All staff working with a vulnerable pupil should know what action to take in the event of an emergency. The Children’s Act 1989 provides scope for teachers to take appropriate action in emergency situations including emergency medical situations. Guidance is given in the appendices for the information required when calling for an ambulance. An ambulance should always be used for transporting a child to hospital. Mrs Galbraith or Mrs Proud if she is not available, should always accompany a child to hospital and remain there until the child’s parents arrive. A copy of the child’s care plan should also be sent. The head or a member of the senior management team must be informed of the emergency as soon as possible.



Some pupils and members of staff may suffer from food allergies e.g. nut allergies. These can be potentially very serious, leading to anaphylactic shock, which is life threatening. Other pupils may have special dietary needs because of a medical condition.

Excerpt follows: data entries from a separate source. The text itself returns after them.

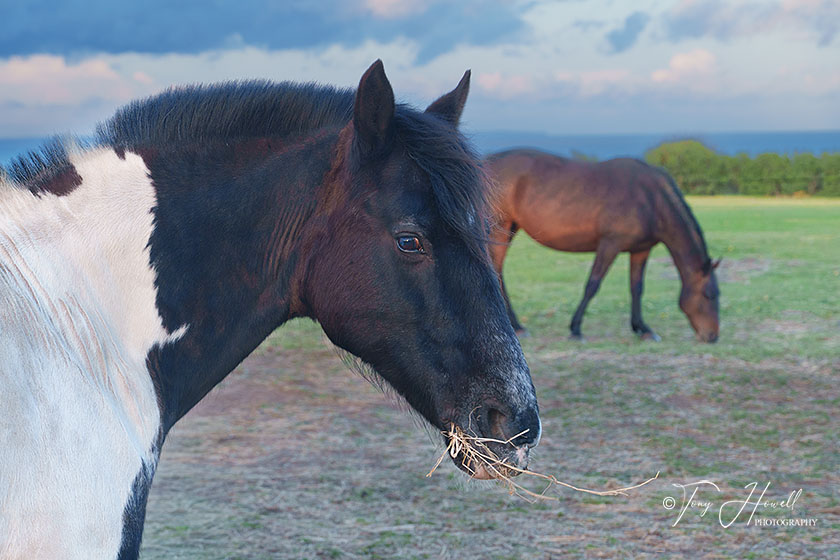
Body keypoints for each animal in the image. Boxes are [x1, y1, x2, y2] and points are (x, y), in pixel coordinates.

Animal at [486, 148, 720, 343]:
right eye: (708, 295)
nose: (712, 336)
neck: (651, 199)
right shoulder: (610, 245)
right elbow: (593, 284)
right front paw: (576, 329)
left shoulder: (641, 250)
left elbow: (637, 288)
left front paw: (643, 329)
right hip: (500, 227)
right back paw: (517, 326)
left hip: (510, 227)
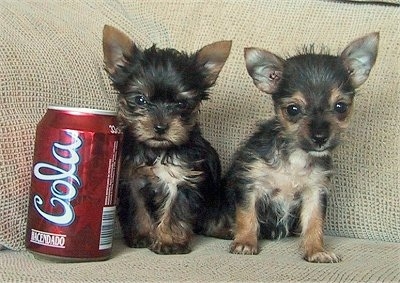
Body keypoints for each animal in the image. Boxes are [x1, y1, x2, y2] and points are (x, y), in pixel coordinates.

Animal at [101, 24, 231, 255]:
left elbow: (174, 210)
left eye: (181, 104)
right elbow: (137, 210)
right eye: (140, 99)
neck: (156, 149)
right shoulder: (132, 180)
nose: (161, 127)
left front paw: (169, 242)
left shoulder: (181, 178)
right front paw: (142, 235)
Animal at [212, 33, 378, 264]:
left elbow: (314, 223)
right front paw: (245, 242)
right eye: (293, 109)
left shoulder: (315, 192)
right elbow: (247, 216)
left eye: (341, 107)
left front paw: (316, 250)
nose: (320, 137)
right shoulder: (250, 184)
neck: (295, 158)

The child’s parent or those with parental responsibility have the responsibility of informing school staff of any food allergies or special dietary needs when they register their child, or as soon as it becomes known.


The school should pass on any requests for special diets to:


Catering Services Manager
Children’s Services
Sandhill Centre
Grindon Lane
Tel: 0191 561 4655


Requests will only be passed on if a letter or other documentary evidence from a doctor or dietician supports them. A risk assessment should be undertaken for each child at risk, and measures put in place to minimise the risk as much as possible. Key staff should be trained to administer any required treatments e.g. an epipen.

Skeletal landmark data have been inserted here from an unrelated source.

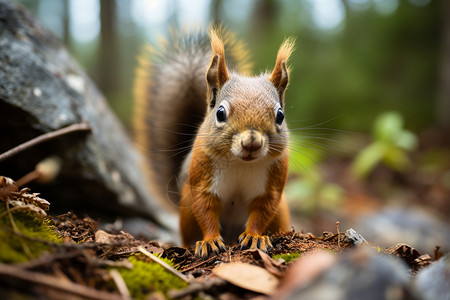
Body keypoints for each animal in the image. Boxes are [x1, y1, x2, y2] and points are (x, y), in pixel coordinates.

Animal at [133, 25, 296, 256]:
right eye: (220, 113)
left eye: (280, 115)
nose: (251, 143)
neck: (240, 163)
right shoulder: (202, 180)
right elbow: (206, 209)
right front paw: (209, 241)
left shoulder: (273, 184)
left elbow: (263, 210)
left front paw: (254, 237)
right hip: (186, 205)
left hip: (282, 210)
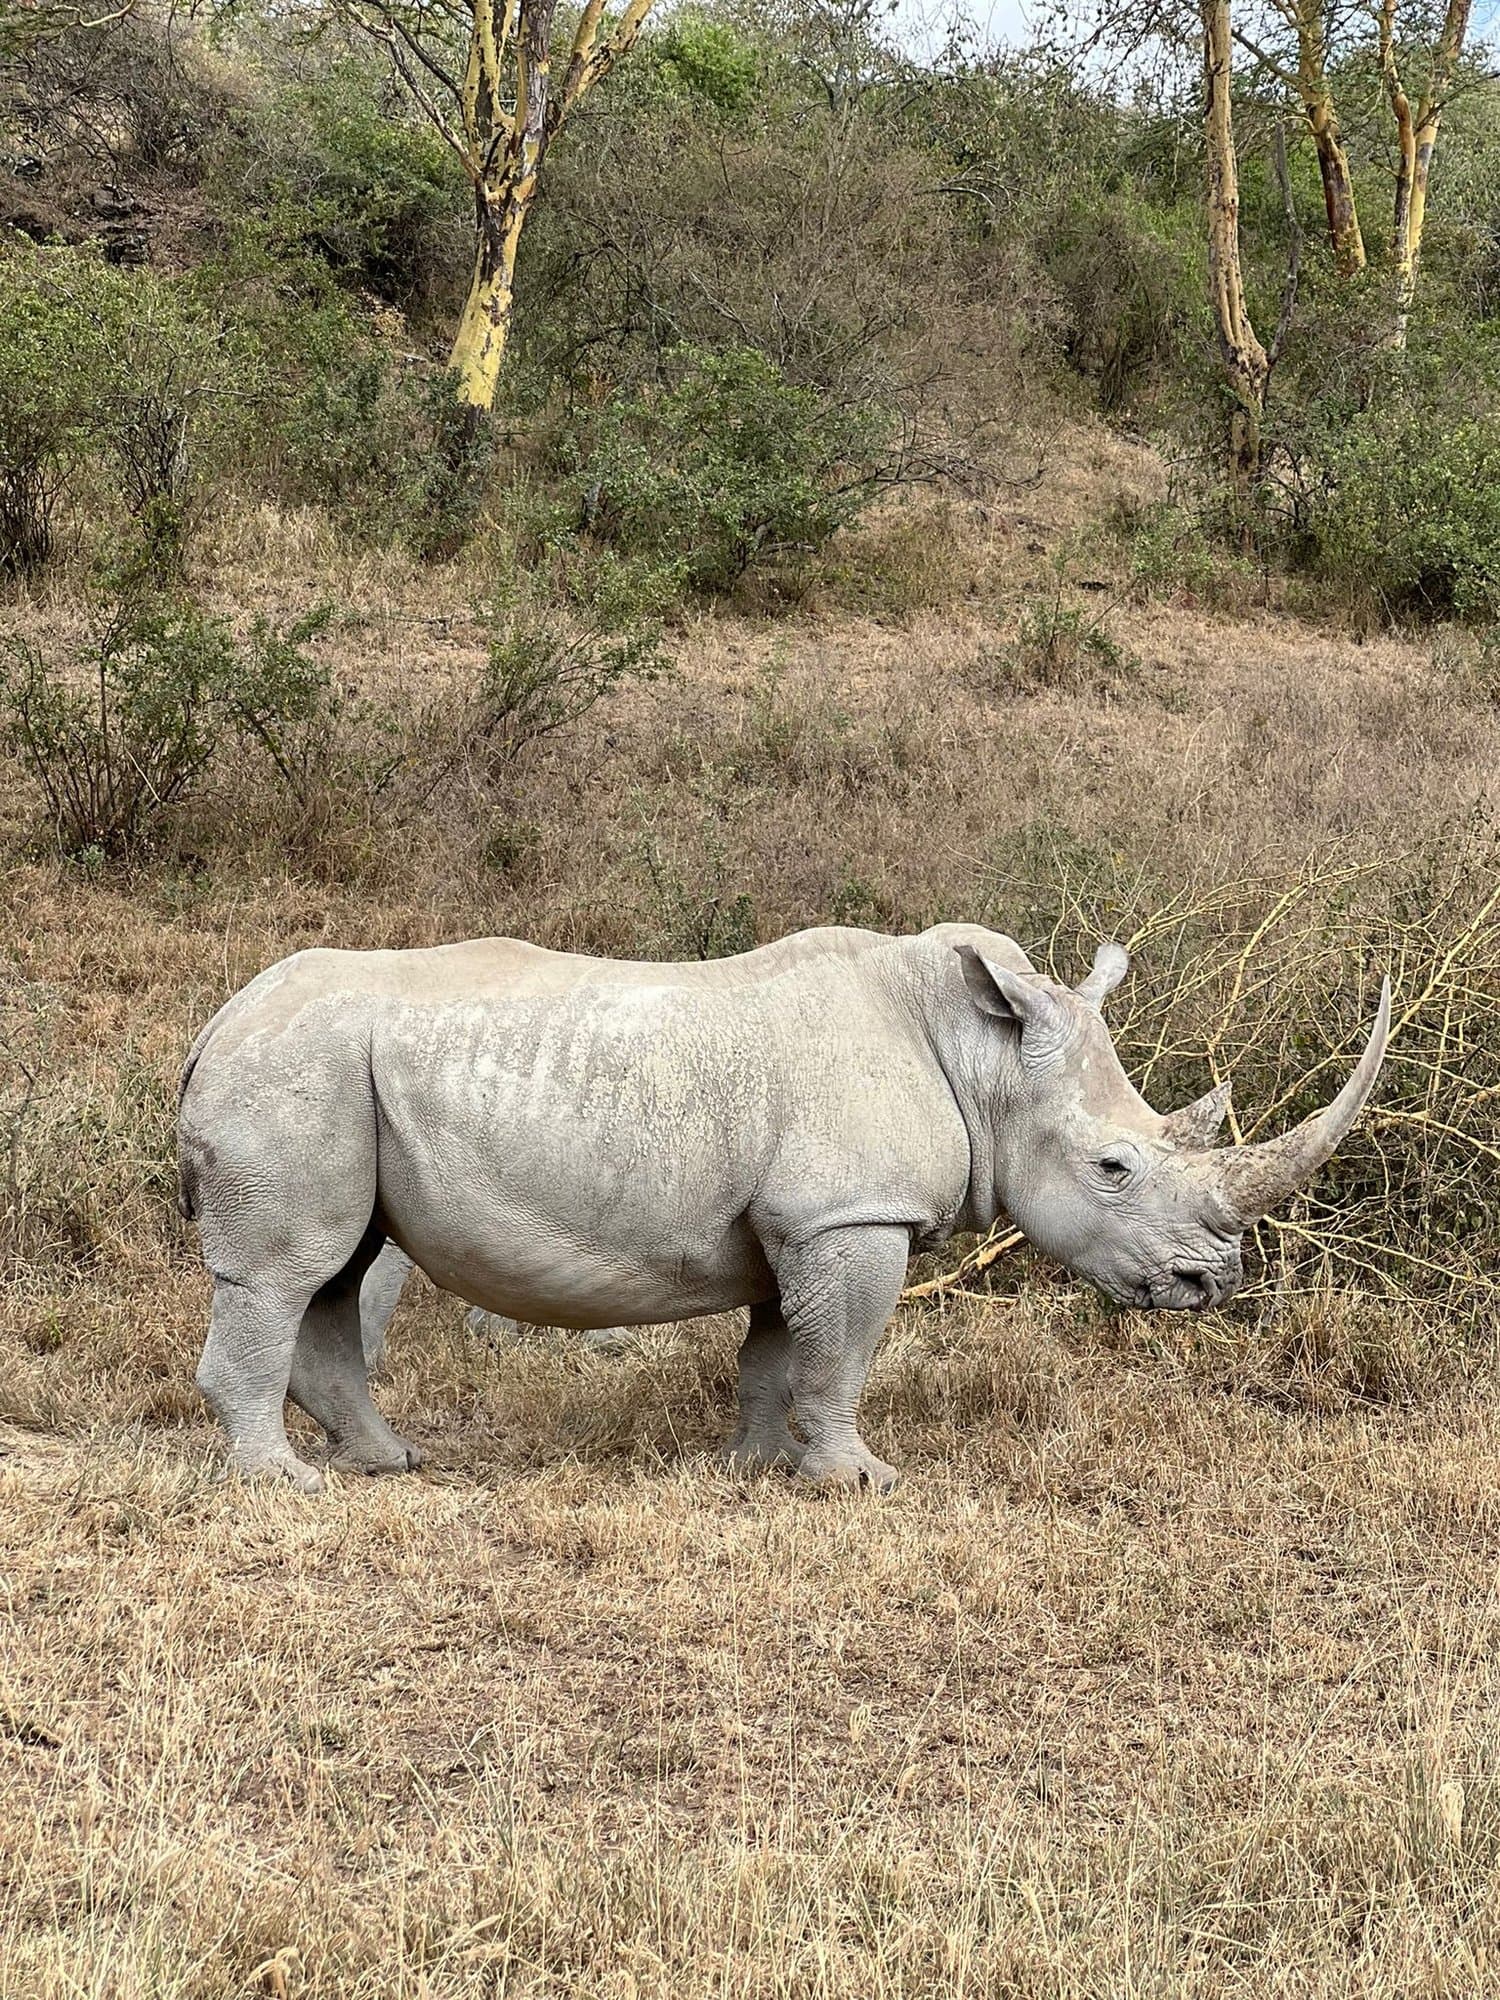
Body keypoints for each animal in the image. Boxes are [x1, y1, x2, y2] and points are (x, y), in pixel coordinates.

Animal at [177, 923, 1390, 1494]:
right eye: (1113, 1167)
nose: (1211, 1283)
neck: (979, 1057)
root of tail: (214, 1023)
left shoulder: (800, 1220)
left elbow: (775, 1350)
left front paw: (754, 1467)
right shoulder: (850, 1214)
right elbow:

If a child is identified as having a food allergy or special diet due to medical reasons and staying for school dinners the Cook in Charge will receive training and take appropriate action. The School Health Service can offer advice and information about diets, food allergies and implications for schools.


Some floor polishes and soaps contain nut products. Non-nut product types are available and can easily replace these. The caretaker should be aware of the cleaning materials used in schools.


Never make assumptions. It is better to check something out than to take a risk.


Copies of the protocol for introduction of special diets for nut allergies into the school meals service can be found in the appendices.